Assessing the security of a password manager
There are many different password managers available, and the best one for you will depend on your exact personal circumstances, how you use passwords and what types of devices you use. When it comes to how secure each product is, there are many different factors to consider:
Your password manager must be set up correctly to be secure, so usability is a critical factor. A misconfigured product is worse than not having a password manager as you’ve gone to the effort of collecting all your passwords into one place and left them vulnerable to theft. It’s also essential that the password manager is easy to use. Otherwise, you may well be tempted to use shortcuts or workarounds if the product is too slow or makes logging too frustrating.
Is the tool user-friendly?
The purpose of using a password manager is to allow the user to use long and complex passwords that they don’t need to remember. It then defeats the point if the tool is used to store simple passwords that could be easily guessed or cracked in a few seconds using a dictionary attack. Ideally, the password manager should enforce complexity standards and flag up any passwords that are too simple. The password manager should also be able to automatically generate complex random passwords.
Can the tool automatically create complex passwords?
The stored passwords are only as secure as the encryption used to protect them. There are two factors to consider, the strength of the encryption used to store the passwords at rest and, if different, the password’s protection while in transit between the store and your device whenever you retrieve the password to use it.
The in-transit encryption process is crucial for cloud synchronized multi-device password managers. The product should ensure that only authorized devices can send and receive password information safe from interception and modification. Also, bear in mind that if synchronization is not possible when a change is made, for example, a mobile device is locked or offline. The password information must be securely stored until the time that synchronization can occur.

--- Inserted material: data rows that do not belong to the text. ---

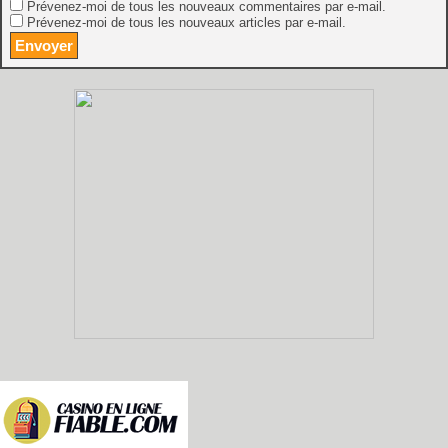
Prévenez-moi de tous les nouveaux commentaires par e-mail.
Prévenez-moi de tous les nouveaux articles par e-mail.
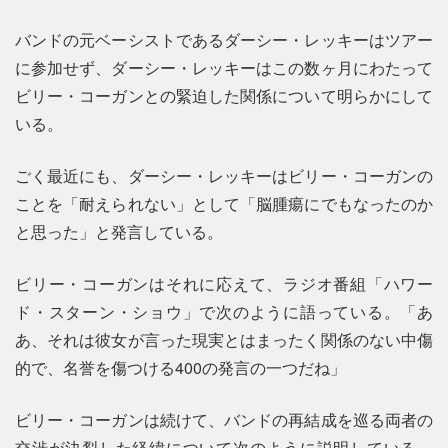
バンドの元ベーシストであるダーシー・レッキーはツアー
に参加せず、ダーシー・レッキーはこの数ヶ月にわたって
ビリー・コーガンとの緊迫した関係について明らかにして
いる。
ごく最近にも、ダーシー・レッキーはビリー・コーガンの
ことを「耐えられない」として「脳腫瘍にでもなったのか
と思った」と発言している。
ビリー・コーガンはそれに応えて、ラジオ番組「ハワー
ド・スターン・ショウ」で次のように語っている。「あ
あ、それは彼女が言った現実とはまったく関係のない中傷
的で、名誉を傷つける400の発言の一つだね」
ビリー・コーガンは続けて、バンドの再結成を巡る両者の
交渉が決裂した経緯について次のように説明している。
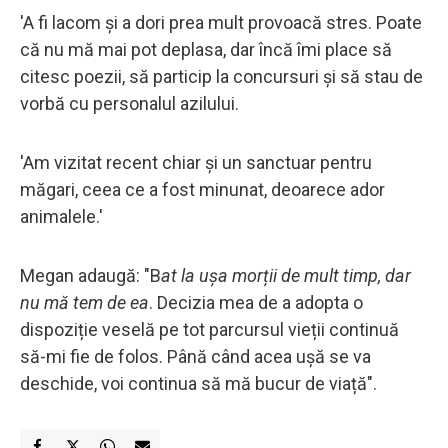
'A fi lacom și a dori prea mult provoacă stres. Poate
că nu mă mai pot deplasa, dar încă îmi place să
citesc poezii, să particip la concursuri și să stau de
vorbă cu personalul azilului.
'Am vizitat recent chiar și un sanctuar pentru
măgari, ceea ce a fost minunat, deoarece ador
animalele.'
Megan adaugă: "B
at la ușa morții de mult timp, dar
nu mă tem de ea
. Decizia mea de a adopta o
dispoziție veselă pe tot parcursul vieții continuă
să-mi fie de folos. Până când acea ușă se va
deschide, voi continua să mă bucur de viață".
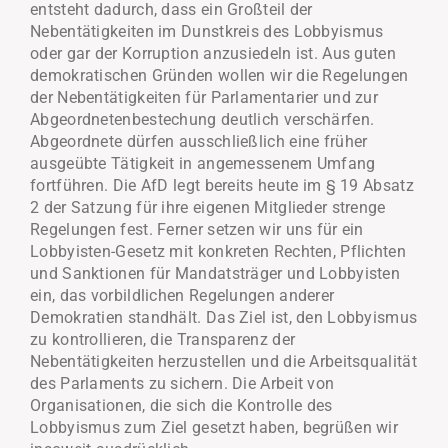
entsteht dadurch, dass ein Großteil der
Nebentätigkeiten im Dunstkreis des Lobbyismus
oder gar der Korruption anzusiedeln ist. Aus guten
demokratischen Gründen wollen wir die Regelungen
der Nebentätigkeiten für Parlamentarier und zur
Abgeordnetenbestechung deutlich verschärfen.
Abgeordnete dürfen ausschließlich eine früher
ausgeübte Tätigkeit in angemessenem Umfang
fortführen. Die AfD legt bereits heute im § 19 Absatz
2 der Satzung für ihre eigenen Mitglieder strenge
Regelungen fest. Ferner setzen wir uns für ein
Lobbyisten-Gesetz mit konkreten Rechten, Pflichten
und Sanktionen für Mandatsträger und Lobbyisten
ein, das vorbildlichen Regelungen anderer
Demokratien standhält. Das Ziel ist, den Lobbyismus
zu kontrollieren, die Transparenz der
Nebentätigkeiten herzustellen und die Arbeitsqualität
des Parlaments zu sichern. Die Arbeit von
Organisationen, die sich die Kontrolle des
Lobbyismus zum Ziel gesetzt haben, begrüßen wir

What encryption is used for data at rest and in transit?
Personal Data Protection
It’s not only passwords that are stored; other authentication data such as usernames are also stored. Such information may also be valuable and needs protection using encryption, but not all password managers implement this.
What information is encrypted?
As the password manager stores all your valuable authentication credentials in one place, it’s essential that access to the tool itself is secure. As a minimum, the product should require a complex password that only allows a few attempts before blocking access to prevent brute force guessing. Ideally, the tool should have multi-factor authentication, so even if the password is guessed or disclosed, this alone will not afford an attacker access.
How secure is the logon?
Password managers are great unless you lose access, forget the password to access the password manager, and you’re effectively locked out of every account that the password manager is storing the credentials for. The password manager should have a recovery option should you forget the master password that is simple enough to use if needed but secure enough that you, and only you, can use it. A common trick for attackers to access systems and services is to use social engineering techniques to exploit account recovery services, especially if this process is remotely managed by a service provider.
How secure is the recovery process?
If you need to export the stored credentials to a text file or in an electronic format to transfer to another device or application, how secure is the export process? Could the exported data be vulnerable to compromise? There’s no point exporting the data to re-use if you immediately need to change all the passwords anyway because you cannot be sure it is secure.
How secure is the export option?
Password managers are, in essence, just another application and so should be treated as such. All applications come with vulnerabilities introduced in their development process and so will require periodic updates and patches. Check how the password manager is updated and if the process of issuing updates is secure. Given the contents’ potential value, organized attackers will invest considerable time and effort into finding ways to compromise a password manager. They may even try and trick users into installing a compromised software update containing malicious code.
How is the product updated, and is it secure?
One of the most common ways users store passwords for easy access is in internet browsers. The save and auto-fill functions offer a quick and easy route to password management for free, and some browsers even let you synchronize stored passwords between different devices. However, this may not be secure. Users can easily see the stored passwords with minimal security controls; any malware that makes it onto your device or websites running malicious code that you visit will have the same simple access. Some password managers can also auto-fill information in internet browsers and other applications. This offers the same convenience but more securely.
Does the product support auto-fill functions?
If you are using a password manager on different devices, you obviously need to ensure that all operating systems are supported. That could be Windows, macOS, or Linux on a laptop, iOS, or Android on a smartphone or tablet. While this may limit the choice of suitable products depending on your individual needs, having a device that isn’t supported may result in the adoption of unsafe workarounds like the export of passwords as plain text.
Does the product support all your platforms and devices?
Are password managers secure?
No software application can be completely secure; there are always flaws and vulnerabilities exposed over time.
Research undertaken on password managers running on a Windows 10 environment identified several exposed password credentials by allowing a decrypted plain text version to temporarily sit in the computer’s memory. It could then be exposed to malware residing on the computer scanning the memory. While the risk is undoubtedly low, the vulnerability exists.